The 8.5-hectare (21 acre) park surrounding the Nakło palace, of a classic Arcadian style, most likely also was designed by Nax. Eighty of the trees in the park have stood for more than 230 years; five of those are designated as Polish national treasures.

For the Nakło palace's foundation, Nax used calcium-based stone, which is natural to the Kraków-Częstochowa Upland of Poland, and situated the building on the highest point of the property, thus creating a natural drainage system.

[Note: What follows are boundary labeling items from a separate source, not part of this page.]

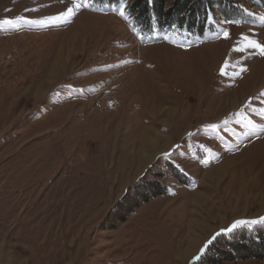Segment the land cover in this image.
Segmentation results:
<instances>
[{"label": "rangeland", "instance_id": "rangeland-1", "mask_svg": "<svg viewBox=\"0 0 264 264\" xmlns=\"http://www.w3.org/2000/svg\"><path fill=\"white\" fill-rule=\"evenodd\" d=\"M232 1L195 39L124 6L0 0V264H207L264 228V0ZM156 176L166 193L114 228Z\"/></svg>", "mask_w": 264, "mask_h": 264}, {"label": "trees", "instance_id": "trees-1", "mask_svg": "<svg viewBox=\"0 0 264 264\" xmlns=\"http://www.w3.org/2000/svg\"><path fill=\"white\" fill-rule=\"evenodd\" d=\"M94 3L127 7L135 26L148 36L178 33L202 39L216 31L220 20L233 21L240 14V8L232 0H176L171 7H168V0H94ZM169 167L175 177L183 181L184 176L173 165L169 164ZM166 191L158 176L136 184L131 196H125L113 211L114 228L117 223L125 222L141 204ZM222 238L224 241L213 244L204 255L203 262L221 264L236 259H264V228H256L250 233L237 231L230 237L233 240Z\"/></svg>", "mask_w": 264, "mask_h": 264}, {"label": "crops", "instance_id": "crops-1", "mask_svg": "<svg viewBox=\"0 0 264 264\" xmlns=\"http://www.w3.org/2000/svg\"><path fill=\"white\" fill-rule=\"evenodd\" d=\"M145 126V125H144ZM146 127V126H145ZM143 128V127H142ZM157 139V138H156Z\"/></svg>", "mask_w": 264, "mask_h": 264}, {"label": "bare ground", "instance_id": "bare-ground-1", "mask_svg": "<svg viewBox=\"0 0 264 264\" xmlns=\"http://www.w3.org/2000/svg\"><path fill=\"white\" fill-rule=\"evenodd\" d=\"M72 34V33H71ZM156 116V115H155ZM140 148V147H139Z\"/></svg>", "mask_w": 264, "mask_h": 264}]
</instances>
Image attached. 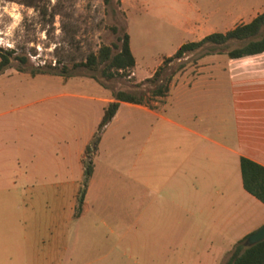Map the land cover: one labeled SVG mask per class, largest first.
Wrapping results in <instances>:
<instances>
[{"label":"rangeland","instance_id":"obj_1","mask_svg":"<svg viewBox=\"0 0 264 264\" xmlns=\"http://www.w3.org/2000/svg\"><path fill=\"white\" fill-rule=\"evenodd\" d=\"M263 9L264 0H0V46L13 49L14 57L24 58L13 59L0 74V148L30 163L36 177L37 173L46 174L47 181L56 182L78 173L76 151L97 129L102 114V103L94 99L100 94L98 85L111 96L117 90H127L155 112L122 108L126 121L119 134L124 162L119 179L126 181L127 191L132 179L141 178L143 190L135 206L125 192L101 206L109 245L119 248L108 250L109 264H224L229 258L235 244L217 258L219 251L200 241L202 213L224 216L228 203L215 195L207 202L198 190L203 179L209 180L219 170L241 181L239 164L223 153L218 169L211 166L209 154L195 150L208 142L188 130L205 135L213 131V117L205 113L199 119L198 109L210 103L208 98L197 95L183 101L180 90L169 101V93L153 96L152 90L171 74L174 80L194 77L200 66L224 67L231 61L225 53L216 59L205 56L210 49L207 46L169 62L157 81L149 78L182 43L232 29ZM124 32L130 35L136 57L130 76L107 79L100 71L76 66L100 45L120 44ZM239 45L235 41L220 48L226 52ZM19 67L27 71H19ZM35 67L66 69V73L33 76L29 70ZM220 102L228 104L225 95ZM187 107L194 114H183ZM132 115L135 118H130ZM217 119L221 128L230 127L228 116ZM188 158L189 167L185 164ZM49 163L61 165L57 175L49 168L39 171ZM38 198L34 196L33 202L49 206L50 211L54 200L48 199L47 191ZM177 202L183 205L182 210ZM228 234L234 238L233 233ZM226 242L229 246L230 241Z\"/></svg>","mask_w":264,"mask_h":264},{"label":"crops","instance_id":"obj_2","mask_svg":"<svg viewBox=\"0 0 264 264\" xmlns=\"http://www.w3.org/2000/svg\"><path fill=\"white\" fill-rule=\"evenodd\" d=\"M259 13L240 24L251 21ZM186 26H189V22L184 25ZM203 54L216 59L223 53L206 51ZM229 59L231 64L228 66L203 65L199 67V74L194 77L173 78L169 101L180 90L183 101L192 100L197 95L210 101L199 108L198 112L200 120L205 113L214 118V123L210 125L213 131L208 135L194 129H189L188 132L208 142L195 150L201 149L202 154H209L211 166L220 168L223 153L228 159H233L235 164H239V167L242 156L264 166V51ZM97 88L100 94L94 99L102 103L103 114L104 108L115 99L113 95L104 93L100 85ZM223 95L228 100L226 105L220 102ZM124 107L131 111L141 109L147 113H155L147 104L120 101L117 112L101 133L83 211L78 217L74 216V212L84 177L82 157L85 146L96 130L91 132L83 148L76 151L78 173L64 179L59 178L56 182L47 181L46 174L37 173L36 177L30 163L9 156L5 148H0V264H109L108 250L115 251L119 248L116 244L112 247L109 245L110 233L106 229L108 226L104 227L106 223L102 216V205L111 197H119L125 192L135 206L136 198L140 200L143 190L141 178L132 179L127 191L126 181L119 179L120 168L124 165L119 141L121 126L126 121L122 116ZM183 114L191 116L194 110L187 107ZM223 115L228 116L230 127L221 128L217 125V118ZM110 126L113 127L109 129ZM171 134L169 132V136ZM185 164L190 166L189 158ZM60 166L49 163L44 165L43 170L39 168V171L44 173L49 168L48 170L54 171L53 175H57L56 171L61 169ZM185 170L189 171L187 168ZM201 185L202 189L198 190L201 199L210 202L215 195L228 203L224 216L202 213L200 218L204 231L200 241L208 249H217L219 258L224 250L231 249V245L264 224V203L244 188L242 175L241 181H238L236 178L232 179L229 173L222 174L219 170L209 180L203 179ZM222 185L224 188H221ZM46 191L48 199L54 200L50 211H47L49 206L39 204L40 194L46 196ZM36 195L39 197L38 205L33 202ZM177 203L176 206L182 210L183 205ZM138 215H142L140 210ZM223 217L225 218L222 220ZM182 218L179 213V219ZM182 229L184 231L185 226ZM111 233L116 232L111 229ZM228 233H233L234 238H229ZM226 239L230 241L229 246L226 245ZM215 244L217 245L214 246ZM95 251L98 256H94ZM119 255L117 253V257ZM122 261L119 258V262Z\"/></svg>","mask_w":264,"mask_h":264},{"label":"trees","instance_id":"obj_3","mask_svg":"<svg viewBox=\"0 0 264 264\" xmlns=\"http://www.w3.org/2000/svg\"><path fill=\"white\" fill-rule=\"evenodd\" d=\"M110 0H105L108 3ZM120 44H102L97 51L90 52L84 61L76 66H84L90 71H100L101 75L107 79L115 77L130 76L131 70L136 65V57L130 46V35L124 32L119 37ZM239 42L240 45L222 52L220 47H227L231 42ZM209 46L207 52H220L227 54L230 58H239L255 55L264 51V11L255 16L251 21L239 24L225 32H212L203 38L195 41L182 43L177 50L169 57L163 60L154 74L149 78L151 81H157L165 66L173 60L184 58L190 53H194L202 48ZM113 48L118 49L116 52ZM13 49H5L0 46V74L4 73L13 59L23 57L13 56ZM65 68V67H63ZM19 71L26 72L27 69L19 67ZM31 75L53 74L64 75L66 69L56 70L54 67L44 68L35 67L29 70ZM97 78L94 73L90 75ZM173 74L160 81L159 85L152 90L153 96L165 97L169 93ZM114 101L108 103L104 108L102 117L98 123L97 129L91 141L84 148L82 164L84 167V177L79 188L75 206L74 216L78 217L83 211V203L87 191L89 180L93 172L94 156L100 141L101 133L105 126L111 121L119 108L120 101L146 104L141 98L127 90H117L113 92ZM240 170L244 188L264 203V166L242 156L240 158ZM248 235L239 239L224 264H264V240L254 245L246 246L245 240Z\"/></svg>","mask_w":264,"mask_h":264},{"label":"water","instance_id":"obj_4","mask_svg":"<svg viewBox=\"0 0 264 264\" xmlns=\"http://www.w3.org/2000/svg\"><path fill=\"white\" fill-rule=\"evenodd\" d=\"M263 240H264V224L255 231H253L252 233H250L247 236L244 244L246 246H251Z\"/></svg>","mask_w":264,"mask_h":264}]
</instances>
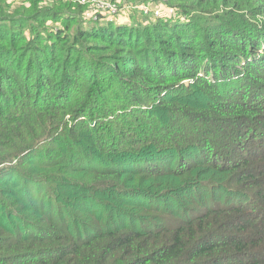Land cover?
Here are the masks:
<instances>
[{
	"label": "trees",
	"instance_id": "obj_1",
	"mask_svg": "<svg viewBox=\"0 0 264 264\" xmlns=\"http://www.w3.org/2000/svg\"><path fill=\"white\" fill-rule=\"evenodd\" d=\"M94 1L0 0V264H264V0Z\"/></svg>",
	"mask_w": 264,
	"mask_h": 264
},
{
	"label": "rangeland",
	"instance_id": "obj_2",
	"mask_svg": "<svg viewBox=\"0 0 264 264\" xmlns=\"http://www.w3.org/2000/svg\"><path fill=\"white\" fill-rule=\"evenodd\" d=\"M162 1L167 3L168 0H162ZM116 4L118 6V9L119 8L123 9L120 11L121 12V14H120L121 19L119 20V22H123L122 24L126 25V26L130 25L133 22L134 18H138L136 21L143 23V25L141 26V27H143L144 25H147L150 22L152 23V21L154 20V19H151L153 12H155L157 9H159L160 11L162 10L161 7L157 8V4H152V3L139 5L137 3H133V1H127V2L121 3V5H123V7L120 6V4L118 2ZM170 9L169 10L167 9V10H168V13L170 15H172L171 19H173V21L178 20V22H181L182 20H184L181 15L174 16V14L170 13ZM140 10H142L143 13ZM99 11L101 13H103V15H106L108 13V11L106 9H103L102 7H100V9H98V7L93 5L91 8V11H89V13H88L89 17L94 20L96 17L93 14L95 12H99ZM133 11H134V13H133ZM154 15H156V14L154 13ZM175 15H177V14L175 13ZM51 19L52 18H48V20L50 21V22L48 21V25L56 26L57 22L55 21V19H53V20H51ZM61 21L63 23L64 20L61 19ZM94 21H96V20H94ZM78 22H80V21H78ZM103 23H105V22H103ZM56 27H58V25ZM62 27H64V25H62ZM75 29H76V24L73 23L69 27V32L72 33Z\"/></svg>",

The palace was built as a residence for newlyweds Kajetan Bystrzonowski and Marcyanna Młodzianowska, and was the center of an estate that stretched over a vast swath of land that had been deeded to the groom as a dowry from his future wife in 1764.

The Bystrzonowski newlyweds lived in the palace for only a short time, however, as the bride died four years after the couple passed over the threshold on their wedding day.

After Marcyanna Mlodzianowska-Bystrzonowska's death, ownership is recorded as changing in 1804 when Baron Józef Bysztronowski (relation to Kajetan unknown) assumed the deed to the estate. Whatever their relationship, both Jozef and Kajetan Bystrzonowski obtained the hereditary title of Count of Galicia from Prussian Emperor Franz II in 1801.

The palace, a caretaker's building, a stable, the main entry gate and the park are all privately owned, but are maintained by The Nakło Foundation and protected under Poland's Ministry of Culture and National Heritage.